*Your goal*: Present all of the data below as a numbered list, one line per item, with blank lines omitted. Leave the pictures out of your answer.

[Data listing]
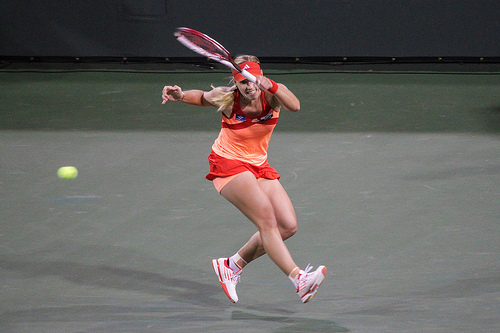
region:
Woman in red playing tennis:
[160, 21, 327, 309]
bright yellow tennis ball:
[55, 161, 76, 183]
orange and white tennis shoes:
[210, 253, 242, 304]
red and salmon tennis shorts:
[206, 153, 283, 195]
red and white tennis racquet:
[171, 22, 258, 80]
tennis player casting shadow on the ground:
[38, 250, 218, 307]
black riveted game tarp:
[337, 3, 493, 68]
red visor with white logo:
[228, 61, 263, 82]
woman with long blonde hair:
[206, 43, 265, 120]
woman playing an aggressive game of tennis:
[32, 8, 394, 325]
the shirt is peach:
[245, 133, 262, 158]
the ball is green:
[52, 159, 89, 191]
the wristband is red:
[263, 67, 281, 97]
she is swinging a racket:
[176, 19, 233, 71]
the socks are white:
[228, 244, 247, 274]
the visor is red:
[235, 58, 262, 84]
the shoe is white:
[293, 265, 331, 306]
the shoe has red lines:
[205, 248, 249, 311]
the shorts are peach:
[213, 178, 223, 192]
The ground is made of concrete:
[20, 206, 182, 311]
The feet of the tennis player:
[206, 255, 328, 310]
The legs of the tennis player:
[228, 168, 297, 267]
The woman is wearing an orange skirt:
[198, 145, 285, 190]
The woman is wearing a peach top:
[208, 92, 280, 169]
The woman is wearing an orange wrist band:
[265, 70, 281, 100]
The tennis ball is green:
[53, 152, 78, 187]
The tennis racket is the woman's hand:
[171, 23, 266, 92]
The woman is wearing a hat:
[226, 56, 269, 88]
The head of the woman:
[228, 50, 268, 103]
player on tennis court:
[148, 14, 355, 312]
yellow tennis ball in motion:
[34, 158, 95, 203]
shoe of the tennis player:
[285, 266, 351, 323]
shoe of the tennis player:
[206, 253, 243, 310]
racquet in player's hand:
[177, 26, 230, 69]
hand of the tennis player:
[153, 79, 181, 111]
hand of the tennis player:
[256, 75, 271, 95]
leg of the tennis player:
[233, 186, 293, 274]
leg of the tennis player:
[265, 183, 285, 226]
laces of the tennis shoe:
[304, 262, 317, 276]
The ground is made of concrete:
[361, 119, 461, 330]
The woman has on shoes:
[193, 250, 337, 307]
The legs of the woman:
[228, 169, 308, 270]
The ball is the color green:
[50, 160, 80, 183]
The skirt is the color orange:
[204, 143, 284, 187]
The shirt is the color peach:
[210, 89, 282, 165]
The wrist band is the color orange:
[265, 69, 281, 99]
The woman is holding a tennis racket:
[170, 9, 270, 99]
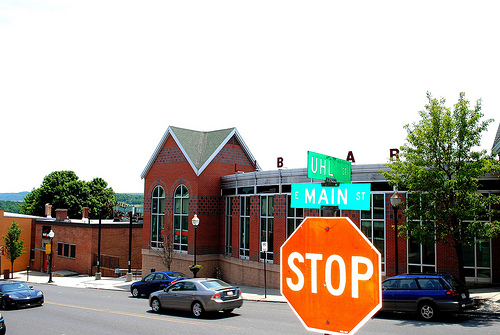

*In response*:
1. region:
2. Woman in red playing tennis:
3. [160, 21, 327, 309]
4. bright yellow tennis ball:
5. [55, 161, 76, 183]
6. orange and white tennis shoes:
7. [210, 253, 242, 304]
8. red and salmon tennis shorts:
9. [206, 153, 283, 195]
10. red and white tennis racquet:
11. [171, 22, 258, 80]
12. tennis player casting shadow on the ground:
13. [38, 250, 218, 307]
14. black riveted game tarp:
15. [337, 3, 493, 68]
16. red visor with white logo:
17. [228, 61, 263, 82]
18. woman with long blonde hair:
19. [206, 43, 265, 120]
20. woman playing an aggressive game of tennis:
21. [32, 8, 394, 325]
22. the shirt is peach:
23. [245, 133, 262, 158]
24. the ball is green:
25. [52, 159, 89, 191]
26. the wristband is red:
27. [263, 67, 281, 97]
28. she is swinging a racket:
29. [176, 19, 233, 71]
30. the socks are white:
31. [228, 244, 247, 274]
32. the visor is red:
33. [235, 58, 262, 84]
34. the shoe is white:
35. [293, 265, 331, 306]
36. the shoe has red lines:
37. [205, 248, 249, 311]
38. the shorts are peach:
39. [213, 178, 223, 192]
40. The ground is made of concrete:
41. [20, 206, 182, 311]
42. The feet of the tennis player:
43. [206, 255, 328, 310]
44. The legs of the tennis player:
45. [228, 168, 297, 267]
46. The woman is wearing an orange skirt:
47. [198, 145, 285, 190]
48. The woman is wearing a peach top:
49. [208, 92, 280, 169]
50. The woman is wearing an orange wrist band:
51. [265, 70, 281, 100]
52. The tennis ball is green:
53. [53, 152, 78, 187]
54. The tennis racket is the woman's hand:
55. [171, 23, 266, 92]
56. The woman is wearing a hat:
57. [226, 56, 269, 88]
58. The head of the woman:
59. [228, 50, 268, 103]
60. player on tennis court:
61. [148, 14, 355, 312]
62. yellow tennis ball in motion:
63. [34, 158, 95, 203]
64. shoe of the tennis player:
65. [285, 266, 351, 323]
66. shoe of the tennis player:
67. [206, 253, 243, 310]
68. racquet in player's hand:
69. [177, 26, 230, 69]
70. hand of the tennis player:
71. [153, 79, 181, 111]
72. hand of the tennis player:
73. [256, 75, 271, 95]
74. leg of the tennis player:
75. [233, 186, 293, 274]
76. leg of the tennis player:
77. [265, 183, 285, 226]
78. laces of the tennis shoe:
79. [304, 262, 317, 276]
80. The ground is made of concrete:
81. [361, 119, 461, 330]
82. The woman has on shoes:
83. [193, 250, 337, 307]
84. The legs of the woman:
85. [228, 169, 308, 270]
86. The ball is the color green:
87. [50, 160, 80, 183]
88. The skirt is the color orange:
89. [204, 143, 284, 187]
90. The shirt is the color peach:
91. [210, 89, 282, 165]
92. The wrist band is the color orange:
93. [265, 69, 281, 99]
94. The woman is holding a tennis racket:
95. [170, 9, 270, 99]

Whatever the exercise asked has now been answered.